Because the page that handles the IPN response from Paypal can't read $_SESSION variables, before the user submits the form and is redirected to Paypal, I get all the cart items and store them in a table in the database and also I register a new order with the user information but with the status 0 ( not completed ).
Then, after the user pays and I get the IPN response, I check if the status is completed, check if the amount paid is correct, currency and the usual checks to make sure the payment is successful.
The problem with this approach is that if the user once redirected to Paypal, decide to leave/close the browser/Paypal tab, I will have a failed order registered in the database and I can't delete it but manually.
How can I handle this kind of situation, and is it correct to register the order/cart before the user pays ?
Thank you and sorry for the long post.
If you want to check if the transaction occurs rely on the IPN messages. Depending on which api you are using you have several way to customize the IPN message with useful information for you, ie:
using paypal custom field
define dynamically the IPN url with extra parameter ie www.yoursite.com/ipn?myvar=myval
That way you can have a hook between the payment and the actual user in your application.
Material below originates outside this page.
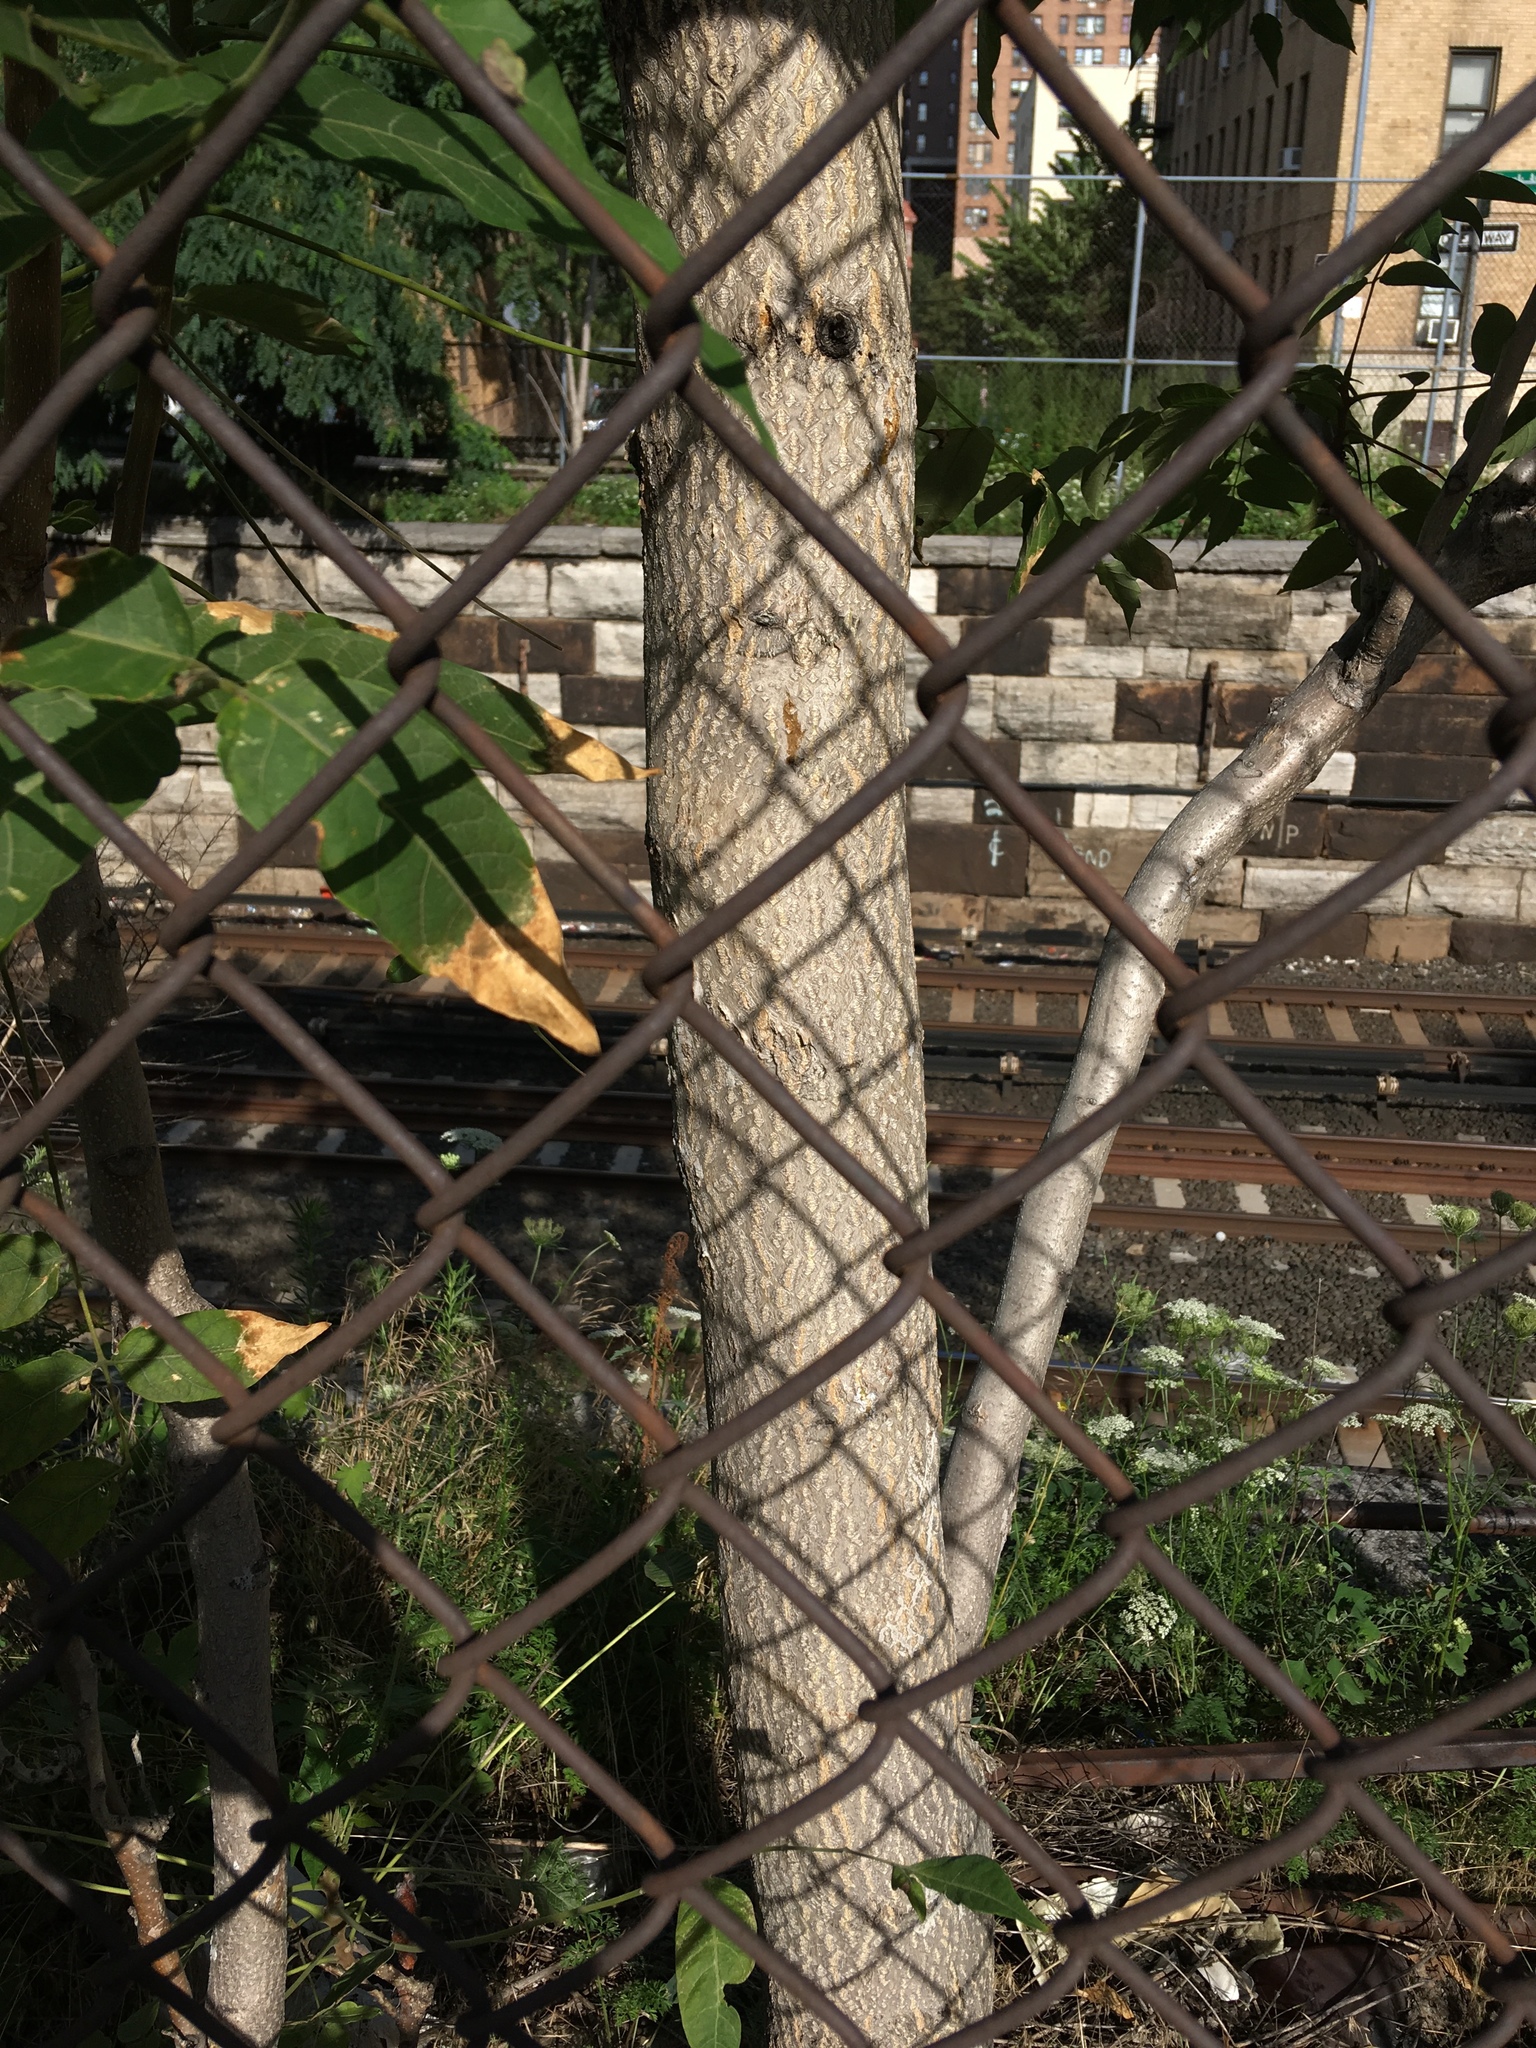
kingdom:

Obiusly the php session attributes of the user is not available when the http post comes from paypal.
I've set up my IPN on PayPal and I get the transaction id, product name and all that but my question is how can I set up custom fields that I can retrieve after payment using the IPN?
Thanks in advance
There is a parameter called CUSTOM that you include in your button code or API calls. Anything you pass here will come back in IPN as $_POST['custom']. If you need multiple parameters you could store them there as an NVP string or however you want to pass them and then parse them back out within your IPN script.
Alternatively, you could save all your order data to your database prior to sending the user over to PayPal. Then you can include your db record ID in the PayPal payment using the INVOICE parameter, which again, would come back in IPN as $_POST['invoice']. With that you could pull the data back out of your DB based on the record ID and process it accordingly.
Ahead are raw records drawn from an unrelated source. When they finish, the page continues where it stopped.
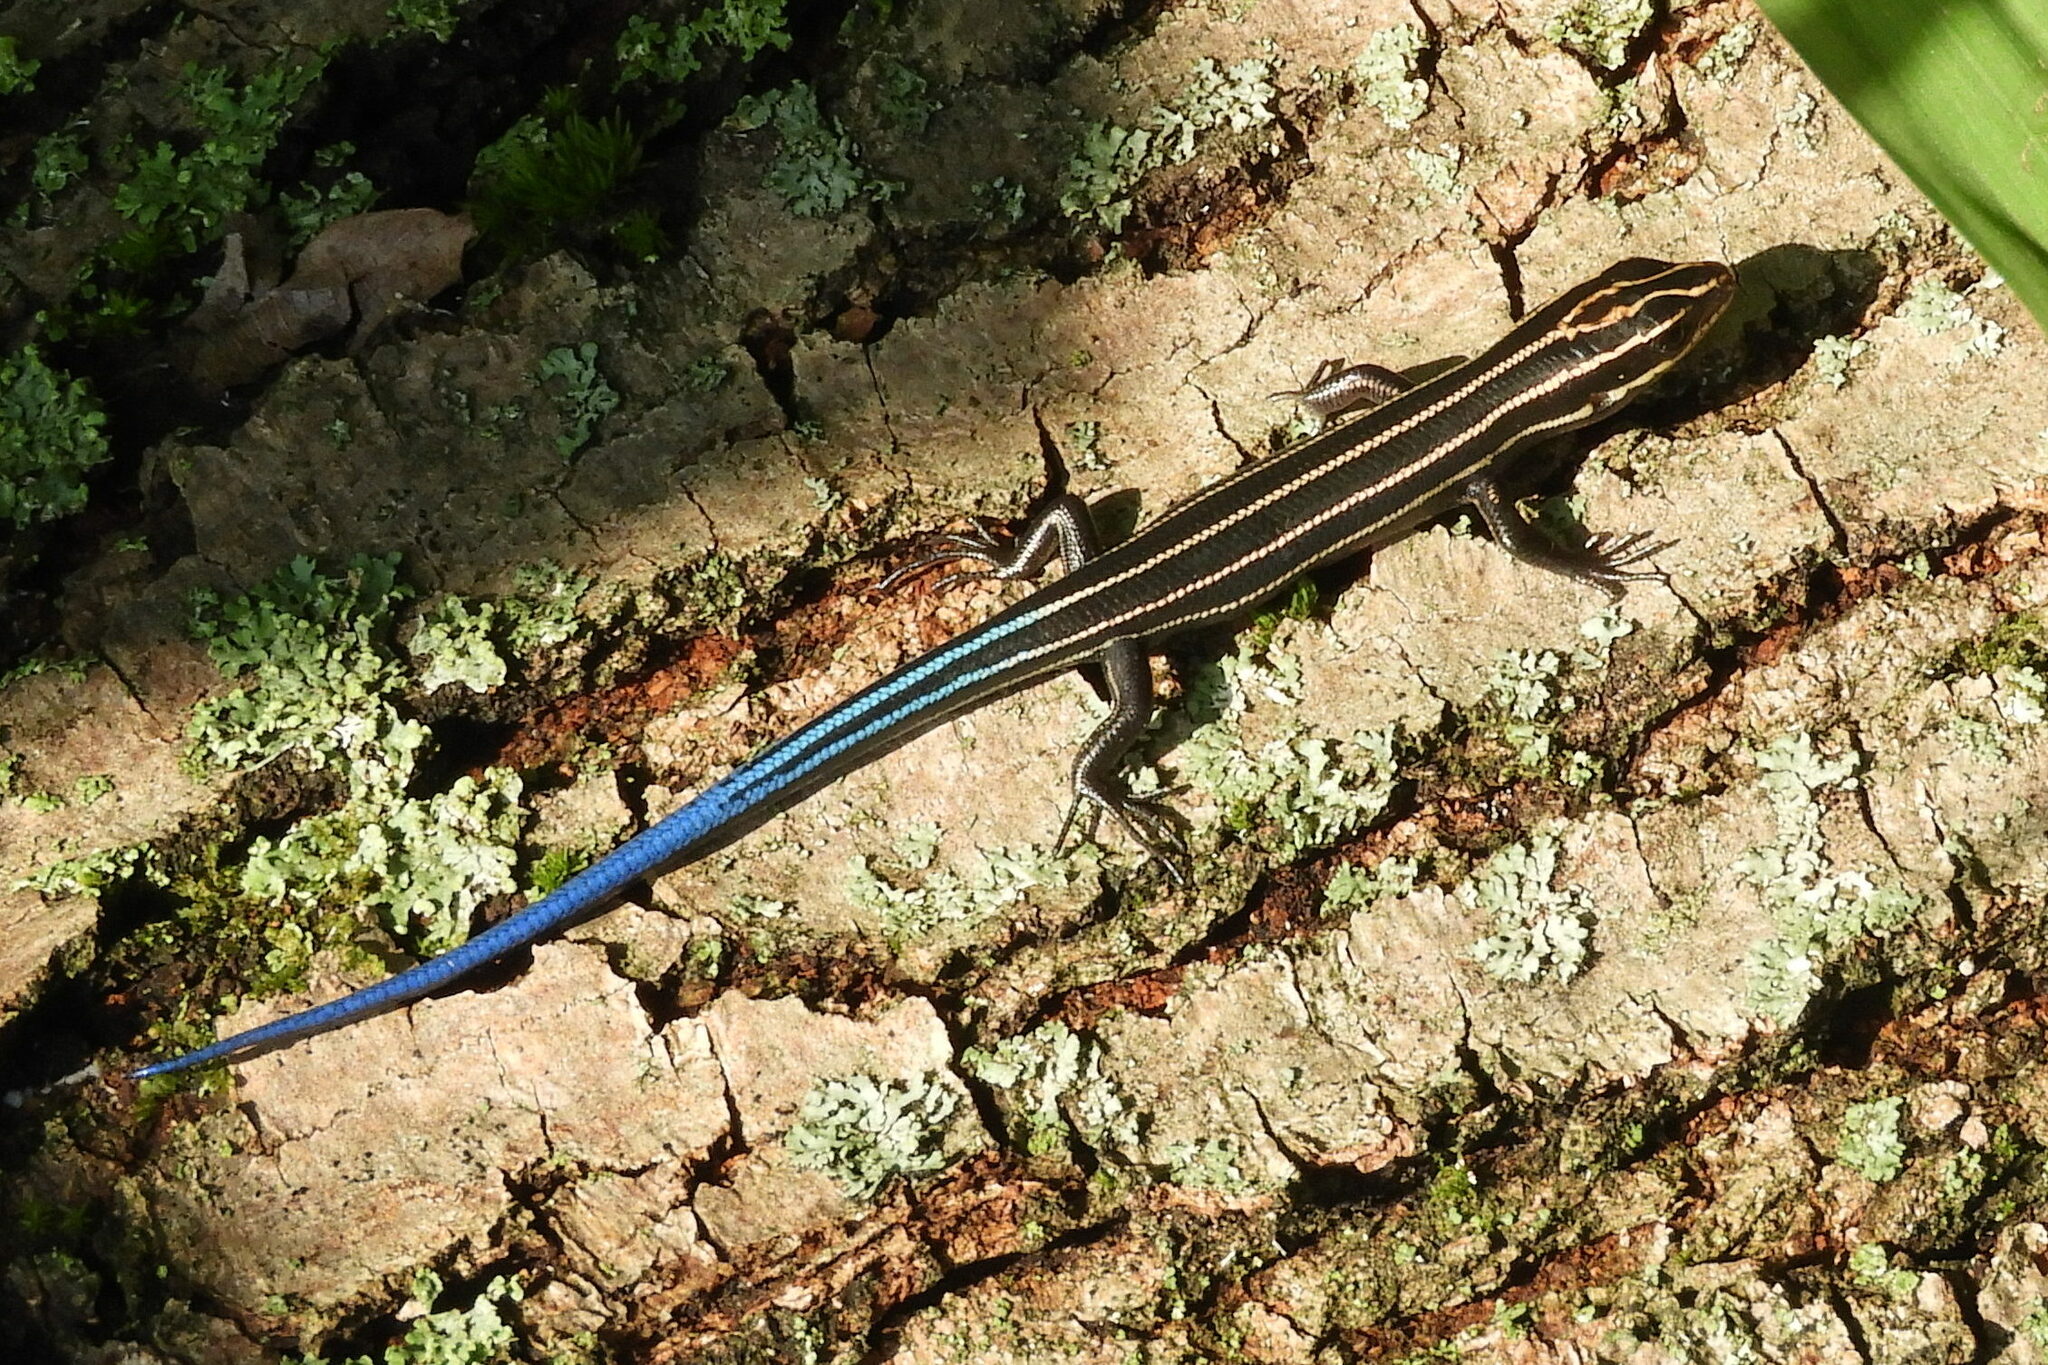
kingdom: Animalia
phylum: Chordata
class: Squamata
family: Scincidae
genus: Plestiodon
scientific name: Plestiodon fasciatus
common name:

Am I correct in my understanding that I can only pass-through one custom variable from a form I create to PayPal using IPN?
I have my IPN script up and running with no issues. However, upon payment notification I need to store information input by the user from a form on my site into a MySQL database.
In this specific case its for a sports league registration form. The user fills out info regarding their team (i.e. Team name, League, ect..) then pays the league fee via PayPal. Upon verification I'd like to store their team name, the league they're signing up for and other info I need to collect in my database. But since I can only pass-through one custom variable from my form through the PayPal IPN process, I'm a bit stumped.
I've read other posts about storing the info immediately in the database, then marking it 'paid' upon verification. However, how could I accomplish this since when the user clicks Pay Now, the form action performed is the PayPal payment process (as opposed to an insert statement I create). Where would I perform a database INSERT with the posted form information?
Tips or advice would be appreciated!
However, how could I accomplish this since when the user clicks Pay Now, the form action performed is the PayPal payment process (as opposed to an insert statement I create). Where would I perform a database INSERT with the posted form information?
Perform the INSERT before sending the customer to PayPal. Before that, define a unique random key for the transaction. Put that key
into the database record that's being inserted and
pass it to PayPal's IPN.
Once notification comes back from PayPal, you can use the key to identify the record (with all the info already in it) and mark it paid.